Türkiye Cumhuriyeti’nin bütün savcılarına, Kanaltürk’te 2006 yılında yapmış olduğum bir canlı yayın programı vardı. FETÖ’nün nedenli korkunç bir örgüt olarak yakın bir gelecekte, Türkiye’nin devlet gemisinin dibini deleceğini ve bu teşkilatın bütün örgüt elemanlarını ve beyin takımını tek tek, isim isim görevleri ile beraber ilgililere tekrar tekrar bildirmiştim ve 2003-2007 yılları arasında da 3 kitap yazmıştım. Hemen hemen bütün dergi ve gazetelerde de röportajlar yapmıştım. 100’e yakın televizyon programında da canlı olarak bütün detayları ile FETÖ’nün stratejilerini anlatmaya çalışmıştım.
2007 yılında Genelkurmay’daki yapmış olduğum 8 saatlik görüntülü ihbarımı ve vermiş olduğum ifade ile bunların derdest edileceğini ve bu örgütün bertaraf edileceğini umuyordum.
Maalesef bu vermiş olduğum isimler ile ilgili herhangi bir soruşturma yapılmadığı gibi, beni de çağırıp bu söylediklerimden dolayı bir daha arayan, soran olmadı. Hatta bu ifadeyi vermek üzere gittiğim zaman, yolda telefonla çok ciddi bir ölüm tehdidi almıştım. Ahmet Taner Kışlalı ve Hablemitoğlu gibi öldürüleceğim açıkça söylenmişti.
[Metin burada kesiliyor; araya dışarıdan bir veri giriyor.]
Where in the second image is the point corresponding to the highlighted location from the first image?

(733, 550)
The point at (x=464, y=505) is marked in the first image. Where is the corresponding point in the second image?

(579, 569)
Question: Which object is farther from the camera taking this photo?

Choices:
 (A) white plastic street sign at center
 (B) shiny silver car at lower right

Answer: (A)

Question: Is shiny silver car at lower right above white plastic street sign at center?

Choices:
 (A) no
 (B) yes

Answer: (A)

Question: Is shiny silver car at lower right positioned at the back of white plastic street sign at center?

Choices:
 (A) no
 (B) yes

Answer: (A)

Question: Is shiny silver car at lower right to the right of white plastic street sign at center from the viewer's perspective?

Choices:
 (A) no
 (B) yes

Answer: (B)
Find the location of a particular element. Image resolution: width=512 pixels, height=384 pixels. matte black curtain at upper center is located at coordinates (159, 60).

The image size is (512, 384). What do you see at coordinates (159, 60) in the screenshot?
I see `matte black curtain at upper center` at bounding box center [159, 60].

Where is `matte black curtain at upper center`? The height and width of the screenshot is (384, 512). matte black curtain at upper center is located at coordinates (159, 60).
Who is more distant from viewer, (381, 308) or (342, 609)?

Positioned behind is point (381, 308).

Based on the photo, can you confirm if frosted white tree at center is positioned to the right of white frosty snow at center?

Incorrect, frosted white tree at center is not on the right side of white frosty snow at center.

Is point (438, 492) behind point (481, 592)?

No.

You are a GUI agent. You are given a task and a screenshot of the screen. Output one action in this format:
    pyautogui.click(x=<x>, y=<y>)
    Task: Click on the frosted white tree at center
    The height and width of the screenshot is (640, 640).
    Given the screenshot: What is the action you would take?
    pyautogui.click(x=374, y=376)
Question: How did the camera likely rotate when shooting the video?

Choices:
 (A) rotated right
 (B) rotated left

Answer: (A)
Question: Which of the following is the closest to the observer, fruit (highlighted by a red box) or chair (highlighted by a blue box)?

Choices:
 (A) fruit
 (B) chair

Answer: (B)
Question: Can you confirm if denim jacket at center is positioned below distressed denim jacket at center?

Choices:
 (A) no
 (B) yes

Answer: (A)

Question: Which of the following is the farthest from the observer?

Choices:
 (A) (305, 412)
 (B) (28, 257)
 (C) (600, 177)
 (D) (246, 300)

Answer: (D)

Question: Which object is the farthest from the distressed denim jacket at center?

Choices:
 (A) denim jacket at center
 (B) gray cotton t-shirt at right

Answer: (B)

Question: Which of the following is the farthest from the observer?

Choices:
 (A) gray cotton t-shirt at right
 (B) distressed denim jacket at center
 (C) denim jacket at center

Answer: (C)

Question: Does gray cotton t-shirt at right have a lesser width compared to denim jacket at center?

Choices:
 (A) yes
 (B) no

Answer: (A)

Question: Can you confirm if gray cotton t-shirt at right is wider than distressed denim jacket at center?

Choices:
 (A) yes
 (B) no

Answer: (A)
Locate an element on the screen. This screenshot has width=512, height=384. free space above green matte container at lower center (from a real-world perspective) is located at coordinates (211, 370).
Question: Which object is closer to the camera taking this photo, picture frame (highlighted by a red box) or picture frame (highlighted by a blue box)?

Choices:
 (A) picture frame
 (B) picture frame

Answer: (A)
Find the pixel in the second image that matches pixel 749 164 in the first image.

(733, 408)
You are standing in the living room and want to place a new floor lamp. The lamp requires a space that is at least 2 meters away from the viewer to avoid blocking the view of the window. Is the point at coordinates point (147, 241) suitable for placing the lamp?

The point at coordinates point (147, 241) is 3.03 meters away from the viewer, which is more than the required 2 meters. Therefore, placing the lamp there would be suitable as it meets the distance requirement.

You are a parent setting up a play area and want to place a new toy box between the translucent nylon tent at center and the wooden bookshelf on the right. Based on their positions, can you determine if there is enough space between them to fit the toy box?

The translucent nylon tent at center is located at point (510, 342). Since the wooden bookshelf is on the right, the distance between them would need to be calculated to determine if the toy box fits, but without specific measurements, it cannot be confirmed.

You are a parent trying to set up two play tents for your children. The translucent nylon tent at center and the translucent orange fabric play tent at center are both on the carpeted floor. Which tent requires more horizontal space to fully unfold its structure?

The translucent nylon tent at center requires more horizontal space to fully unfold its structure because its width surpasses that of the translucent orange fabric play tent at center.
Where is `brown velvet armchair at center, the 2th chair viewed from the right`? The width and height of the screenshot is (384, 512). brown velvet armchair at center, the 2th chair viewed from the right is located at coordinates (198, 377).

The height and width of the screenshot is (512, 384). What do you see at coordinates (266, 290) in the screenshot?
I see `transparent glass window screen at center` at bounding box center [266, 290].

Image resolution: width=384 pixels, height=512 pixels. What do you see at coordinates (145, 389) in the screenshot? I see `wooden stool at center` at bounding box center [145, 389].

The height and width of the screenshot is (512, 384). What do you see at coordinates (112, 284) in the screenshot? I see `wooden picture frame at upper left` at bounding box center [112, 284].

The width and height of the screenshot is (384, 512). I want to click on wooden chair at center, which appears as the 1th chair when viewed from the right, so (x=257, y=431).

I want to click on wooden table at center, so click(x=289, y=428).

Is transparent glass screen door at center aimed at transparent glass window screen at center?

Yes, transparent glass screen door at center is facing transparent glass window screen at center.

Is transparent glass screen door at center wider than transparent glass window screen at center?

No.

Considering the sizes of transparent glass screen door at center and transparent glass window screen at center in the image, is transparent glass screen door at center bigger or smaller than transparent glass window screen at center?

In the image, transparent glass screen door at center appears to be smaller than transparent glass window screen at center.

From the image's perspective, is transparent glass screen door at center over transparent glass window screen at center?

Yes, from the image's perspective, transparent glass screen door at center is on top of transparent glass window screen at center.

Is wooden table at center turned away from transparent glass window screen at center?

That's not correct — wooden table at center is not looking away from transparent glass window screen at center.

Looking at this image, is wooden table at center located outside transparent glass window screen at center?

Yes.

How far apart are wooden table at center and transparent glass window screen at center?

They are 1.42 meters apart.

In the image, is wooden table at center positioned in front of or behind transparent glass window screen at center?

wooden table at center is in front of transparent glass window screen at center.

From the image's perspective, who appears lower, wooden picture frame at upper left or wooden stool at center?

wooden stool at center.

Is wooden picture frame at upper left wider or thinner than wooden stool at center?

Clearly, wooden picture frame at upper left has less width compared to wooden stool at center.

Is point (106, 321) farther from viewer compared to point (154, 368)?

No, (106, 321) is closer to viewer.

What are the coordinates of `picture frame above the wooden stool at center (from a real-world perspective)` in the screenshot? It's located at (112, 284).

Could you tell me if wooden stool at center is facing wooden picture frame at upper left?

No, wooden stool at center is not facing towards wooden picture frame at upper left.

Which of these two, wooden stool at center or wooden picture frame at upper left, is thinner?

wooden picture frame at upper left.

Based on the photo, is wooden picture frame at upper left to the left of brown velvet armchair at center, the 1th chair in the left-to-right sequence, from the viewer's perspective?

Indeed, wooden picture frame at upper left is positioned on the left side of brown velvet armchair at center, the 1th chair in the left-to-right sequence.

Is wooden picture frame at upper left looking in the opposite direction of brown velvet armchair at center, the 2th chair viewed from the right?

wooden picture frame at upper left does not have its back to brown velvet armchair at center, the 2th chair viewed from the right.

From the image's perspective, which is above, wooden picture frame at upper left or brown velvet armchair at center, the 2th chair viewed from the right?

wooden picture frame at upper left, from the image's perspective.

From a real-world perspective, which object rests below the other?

Bu olaydan 11 yıl sonra, Genelkurmay emekli başsavcısı bu kasetimin bulunduğunu ve Ankara Adliyesi emanetinde olduğunu söyledi. O tarihte ifademi alan Z. D’nin, ahlaksız bir kaset komplosu ile görevinden ayrılmak zorunda bırakıldığını açıkladı. Açık ve net fotoğraflarıyla beraber Sözcü gazetesi iki gün manşet yaptı ve bu manşete rağmen hâlâ daha bu kasetin içeriği gündeme getirilmedi. Üstü örtülen bu pislik örgüt, 17/25 ve 15 Temmuz hadiseleri ile arka arkaya, Türkiye’yi bir felakete sürüklerken Allah’ın inayeti ile ülkemiz uçurumun kenarından döndü.
FETÖ’nün devletimize ve milletimize unutulmayacak bir travma yaşatmış olmasına rağmen, aradan geçen 2 yıllık süreç içerisinde, FETÖ hızından çok az bir şey kaybetti. FETÖ’nün sadece sakalları tıraş edilmiş gibi oldu. Örgüt bütün gücüyle hâlâ daha yarım bıraktığı işi tamamlama niyetinde olduğu bir zamanda, mücadele hususunda devlet kurumlarının halkımızın mücadele için gittiği yerlerde kapıların birer birer yüzüne kapanmasından dolayı, hız kaybeden ve mücadele yorgunluğuna giren milletimiz ve bürokrasinin ağır ve hantal çalışması, FETÖ’yü tekrar cesaretlendirdi.